Преобразуйте в JSON-список строк весь фрагмент листинга от строки, содержащей «ausprobiert.», до строки, содержащей «von Beginn an», включая обе. Каждой строке соответствует одна строка списка, пустые строки пропускаются.

Исходный листинг:
################
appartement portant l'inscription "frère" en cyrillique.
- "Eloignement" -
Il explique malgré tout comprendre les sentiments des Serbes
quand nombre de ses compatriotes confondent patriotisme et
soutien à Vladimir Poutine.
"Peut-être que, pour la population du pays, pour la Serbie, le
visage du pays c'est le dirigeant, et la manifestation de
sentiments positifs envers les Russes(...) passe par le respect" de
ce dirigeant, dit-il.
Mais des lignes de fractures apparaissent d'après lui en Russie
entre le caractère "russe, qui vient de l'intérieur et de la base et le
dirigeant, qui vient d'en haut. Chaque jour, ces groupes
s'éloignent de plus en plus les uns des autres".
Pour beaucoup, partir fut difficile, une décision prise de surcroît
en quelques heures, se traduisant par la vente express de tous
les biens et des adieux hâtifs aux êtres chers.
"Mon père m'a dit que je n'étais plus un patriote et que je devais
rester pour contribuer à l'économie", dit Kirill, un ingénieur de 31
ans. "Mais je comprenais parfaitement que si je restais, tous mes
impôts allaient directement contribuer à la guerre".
################
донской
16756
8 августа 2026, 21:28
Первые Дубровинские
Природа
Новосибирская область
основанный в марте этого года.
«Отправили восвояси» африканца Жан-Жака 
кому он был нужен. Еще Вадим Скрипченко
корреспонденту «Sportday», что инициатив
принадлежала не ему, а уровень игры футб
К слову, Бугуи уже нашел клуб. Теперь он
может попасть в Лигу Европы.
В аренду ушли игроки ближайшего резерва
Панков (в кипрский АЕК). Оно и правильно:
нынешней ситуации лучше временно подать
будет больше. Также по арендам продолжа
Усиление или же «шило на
################
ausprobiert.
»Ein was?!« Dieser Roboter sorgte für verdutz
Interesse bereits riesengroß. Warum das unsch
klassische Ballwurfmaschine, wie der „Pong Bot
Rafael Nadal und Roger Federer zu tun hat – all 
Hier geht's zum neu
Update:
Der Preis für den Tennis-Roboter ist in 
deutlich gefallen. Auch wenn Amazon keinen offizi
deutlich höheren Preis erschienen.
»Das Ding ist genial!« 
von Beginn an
################
• Пример решения:
[
  "ausprobiert.",
  "»Ein was?!« Dieser Roboter sorgte für verdutz",
  "Interesse bereits riesengroß. Warum das unsch",
  "klassische Ballwurfmaschine, wie der „Pong Bot",
  "Rafael Nadal und Roger Federer zu tun hat – all ",
  "Hier geht's zum neu",
  "Update:",
  "Der Preis für den Tennis-Roboter ist in ",
  "deutlich gefallen. Auch wenn Amazon keinen offizi",
  "deutlich höheren Preis erschienen.",
  "»Das Ding ist genial!« ",
  "von Beginn an"
]